Le nouvel agriculteur a donc planté 500 pieds de kiwi jaune sur une surface d’un hectare, au printemps 2021. Le verger est entièrement palissé, protégé, irrigué et équipé d’un système automatisé de protection contre le gel par pulvérisation d’eau sur les bourgeons. Le système a d’ailleurs montré son efficacité lors des gelées d’avril dernier. Le désherbage est assuré par une poignée de moutons. Faute de référent local, Benoit Fabre a dû tout inventer. Il a dû également aller chercher loin ses fournisseurs.

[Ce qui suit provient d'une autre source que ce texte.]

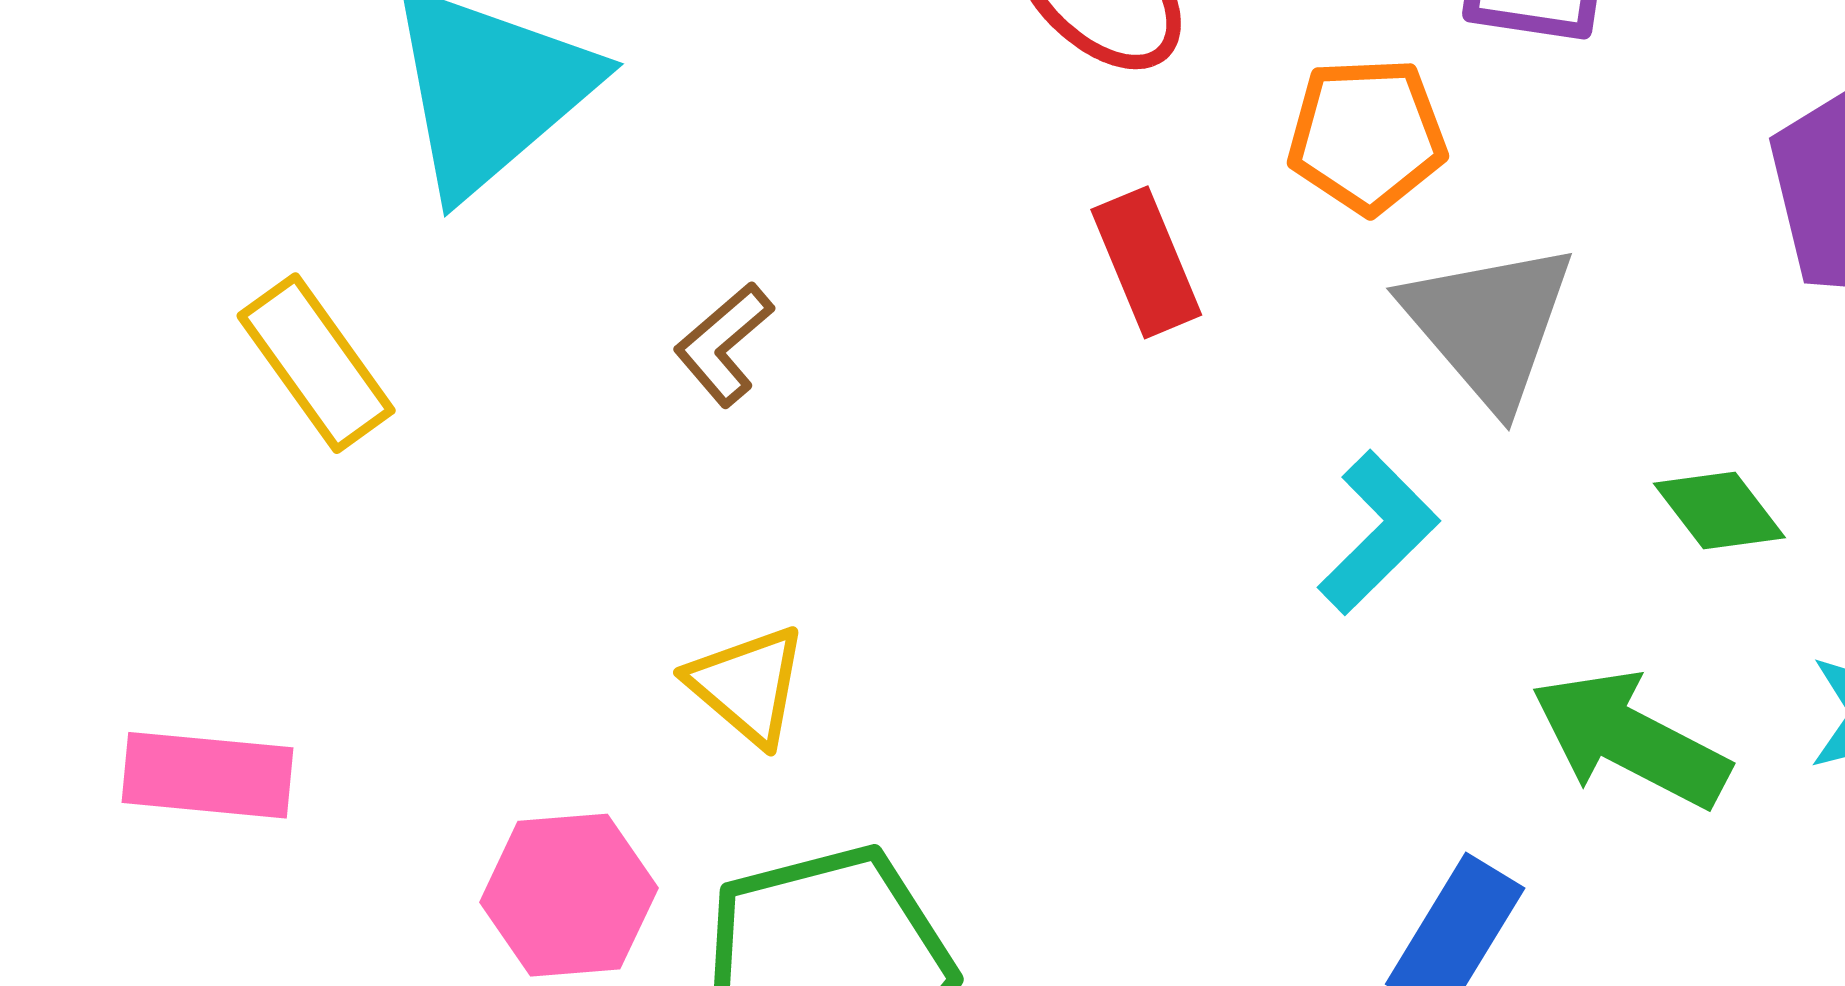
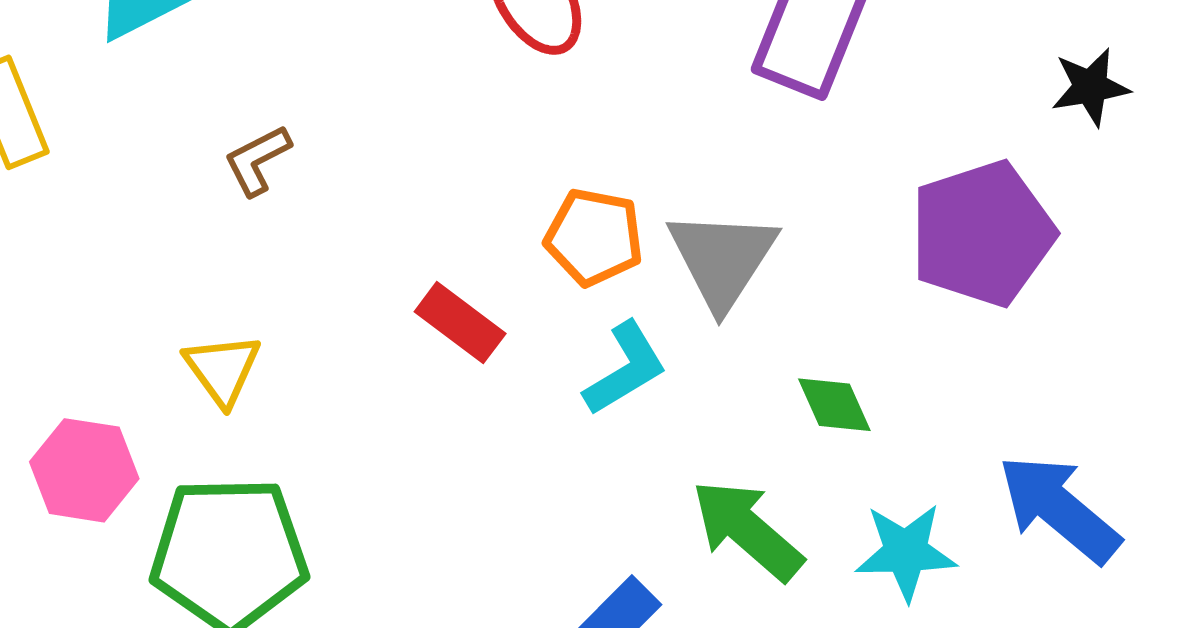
orange pentagon: (1367, 135) -> (594, 237), moved
red rectangle: (1146, 262) -> (460, 323), moved, turned -44

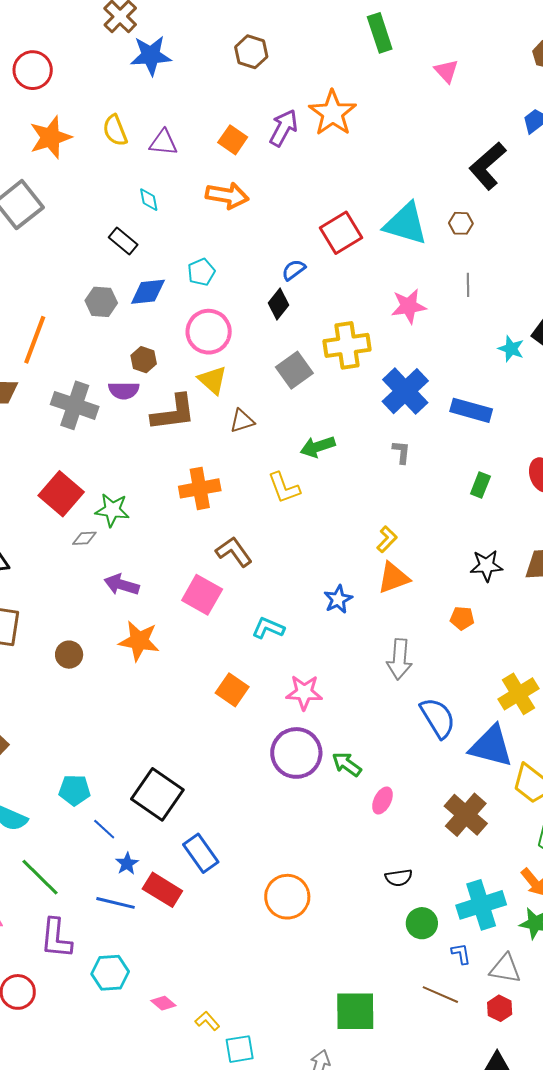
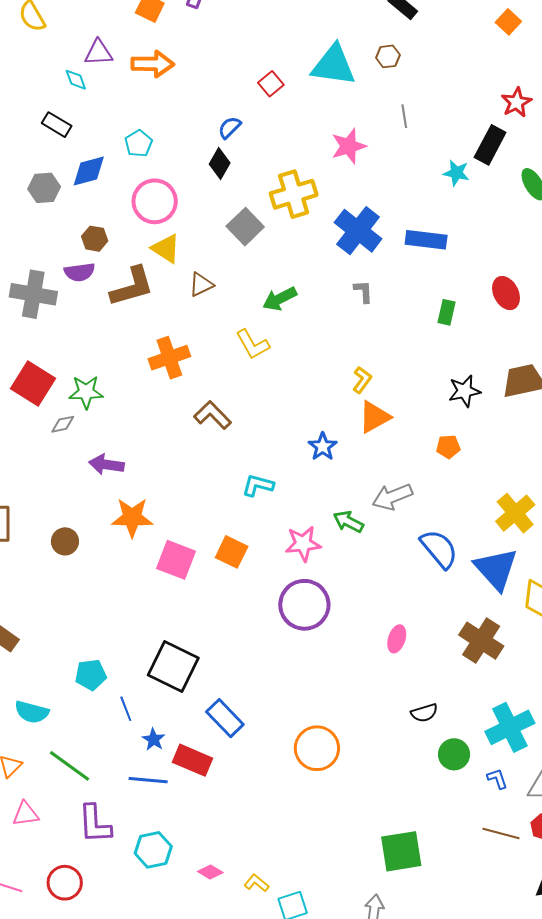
purple triangle: (163, 142) -> (99, 53), moved
red square: (341, 233) -> (271, 84), size x0.6
pink square: (202, 595) -> (176, 560), moved
gray arrow: (399, 659) -> (392, 497), turned 72
blue triangle: (491, 746) -> (496, 569), turned 42
green arrow: (347, 764) -> (348, 522), moved
blue line: (104, 829) -> (126, 709), turned 35
brown line: (440, 995) -> (501, 834), moved

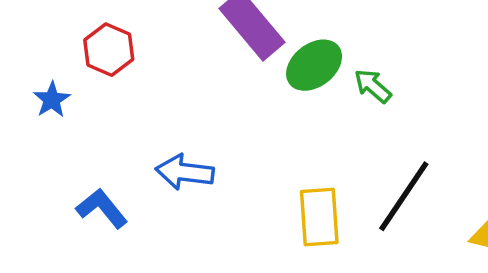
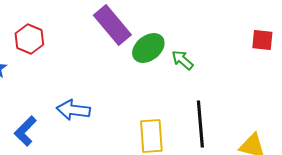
black line: (404, 196) -> (200, 124), turned -39
blue L-shape: (102, 208) -> (25, 131), turned -96

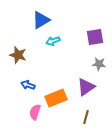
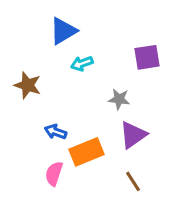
gray star: (99, 64) -> (119, 99), moved
blue arrow: (28, 85) -> (55, 132), moved
brown line: (86, 117) -> (133, 181), turned -48

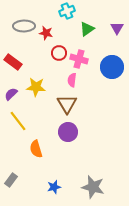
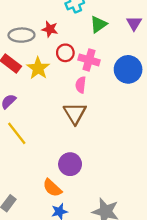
gray ellipse: (24, 26) -> (21, 35), moved
yellow star: (36, 87) -> (38, 68), moved, turned 30
purple circle: (68, 132) -> (70, 164), moved
orange semicircle: (36, 149) -> (52, 188), moved, turned -30

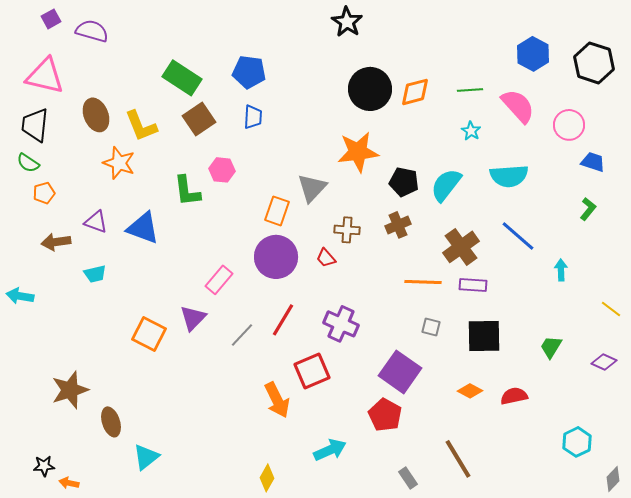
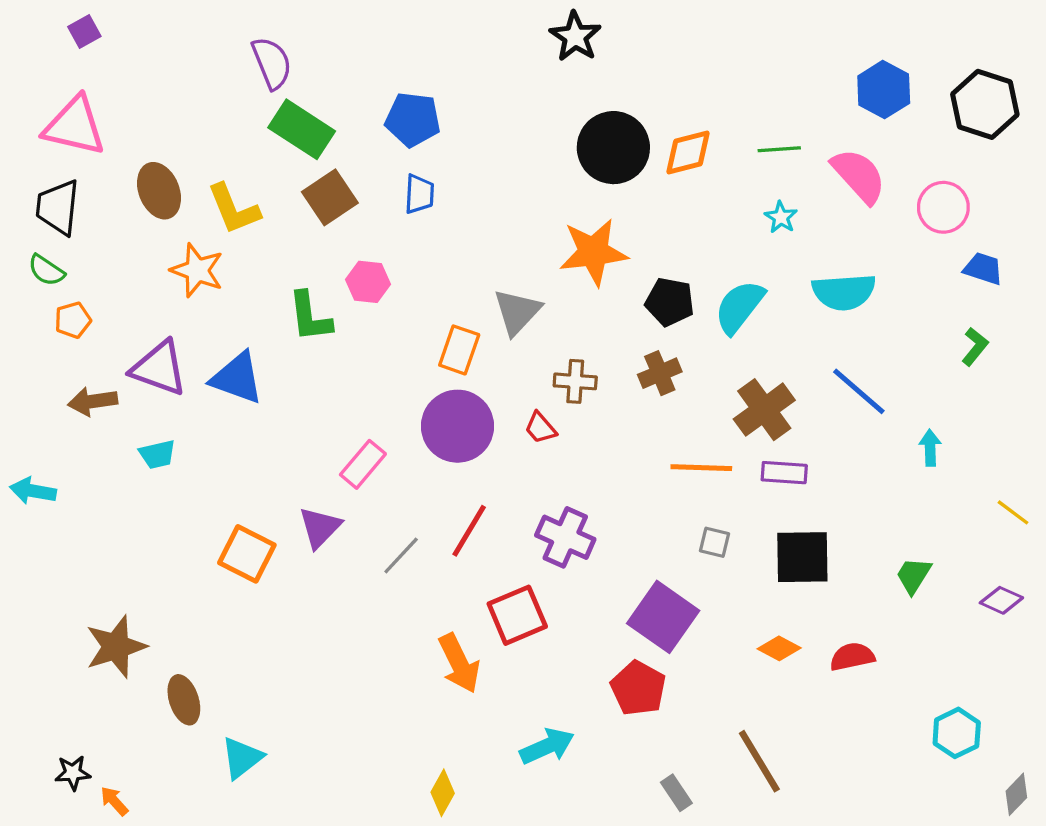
purple semicircle: (92, 31) -> (272, 63), moved, turned 52
purple triangle: (96, 222) -> (159, 368), size x1.5
orange arrow: (69, 483) -> (114, 801), turned 36

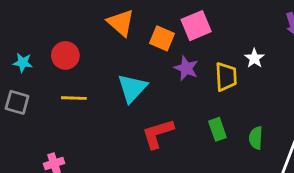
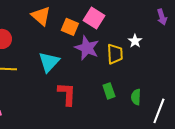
pink square: (196, 26) -> (94, 18), turned -35
purple star: (186, 68) -> (87, 48), size x1.4
red L-shape: (158, 134) -> (67, 94), turned 110

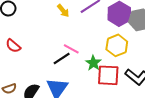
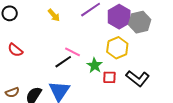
yellow arrow: (63, 11) -> (54, 15), moved
red square: (108, 75) -> (109, 77), size x0.6

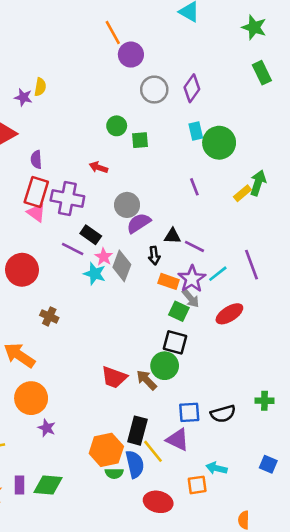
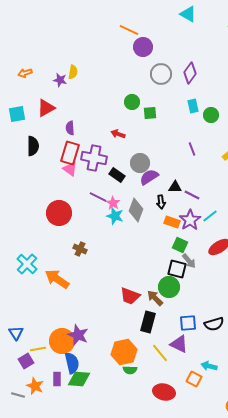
orange line: (113, 33) -> (129, 30), turned -36
green circle: (219, 143) -> (211, 115), size x0.6
black rectangle: (91, 235) -> (117, 175), moved
pink star: (104, 257) -> (113, 203), moved
gray arrow: (191, 298) -> (189, 261), moved
orange circle: (31, 398) -> (62, 341), moved
purple star: (47, 428) -> (78, 335), size x1.5
black rectangle: (137, 431) -> (148, 322), moved
blue semicircle: (135, 464) -> (72, 363), moved
orange square: (197, 485) -> (194, 379), turned 35

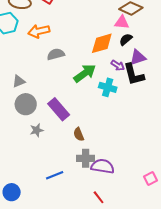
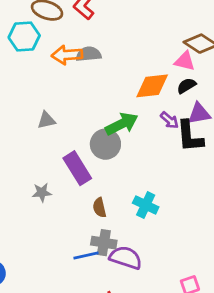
gray semicircle: (56, 54) -> (89, 54), moved
gray triangle: (19, 81) -> (46, 120), moved
cyan cross: (108, 87) -> (146, 205), moved
gray circle: (26, 104) -> (105, 144), moved
blue line: (55, 175) -> (86, 255), moved

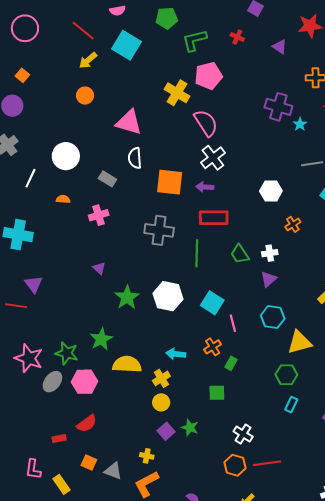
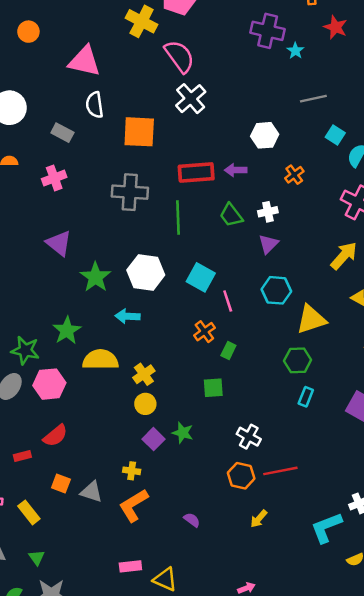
purple arrow: (205, 187) -> (236, 170), moved
purple triangle: (99, 268) -> (59, 243), size x1.6
cyan arrow: (176, 354) -> (127, 316), moved

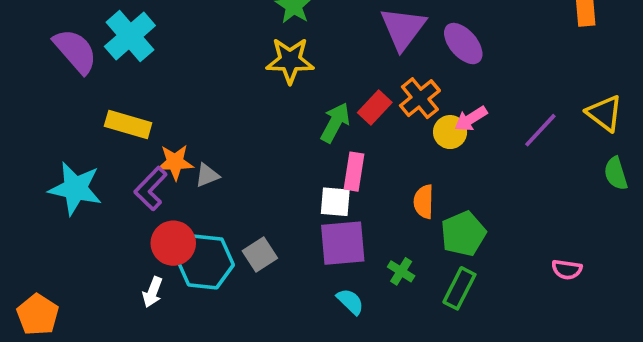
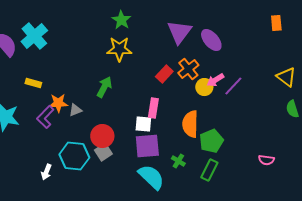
green arrow: (335, 123) -> (104, 87), moved
yellow rectangle: (128, 124) -> (33, 83), size x0.7
purple line: (540, 130) -> (233, 86), moved
orange semicircle: (424, 202) -> (190, 124), size x1.5
red circle: (173, 243) -> (102, 136), moved
cyan semicircle: (350, 301) -> (151, 177), size x1.8

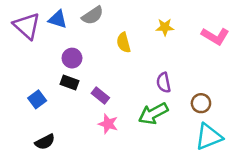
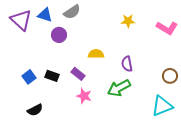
yellow semicircle: (124, 43) -> (96, 54), moved, turned 105
purple circle: (72, 58) -> (59, 35), moved
black rectangle: (69, 83) -> (52, 76), moved
brown circle: (201, 103) -> (170, 76), moved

Il y a investi beaucoup de temps et d’argent (toute sa prime jeune agriculteur, plus un prêt accordé par le Crédit Agricole). C’est auprès de la coopérative landaise SCAAP qu’il a trouvé les plants, le conseil technique et le débouché commercial pour ses futurs kiwis. « Mais comme je me trouve hors de son territoire d’intervention, je n’ai pas pu bénéficier de la totalité des aides accordées généralement par la coopérative », précise l’arboriculteur.
Le verger ne donnera son plein rendement qu’au terme de huit ans de maturité : une trentaine de tonnes de fruits, dont 80% partiront à la SCAAP et le reste en vente directe. Benoit Fabre a récolté ses premiers fruits en 2023. Une centaine de kilos. « Ils sont très bons », assure-t-il.
Trois ans après son installation, le néo-agriculteur ne regrette rien de son choix, même s’il est encore un peu tôt pour faire un vrai bilan, d’autant que les différentes mises en place ont demandé des mois de travail improductif. Ni mauvaise surprise, ni difficulté technique : tout se déroule selon ses plans. « Mon ancien métier dans l’industrie m’a apporté de la rigueur et de la méthode qui m’ont bien aidé dans ma reconversion », suppose-t-il.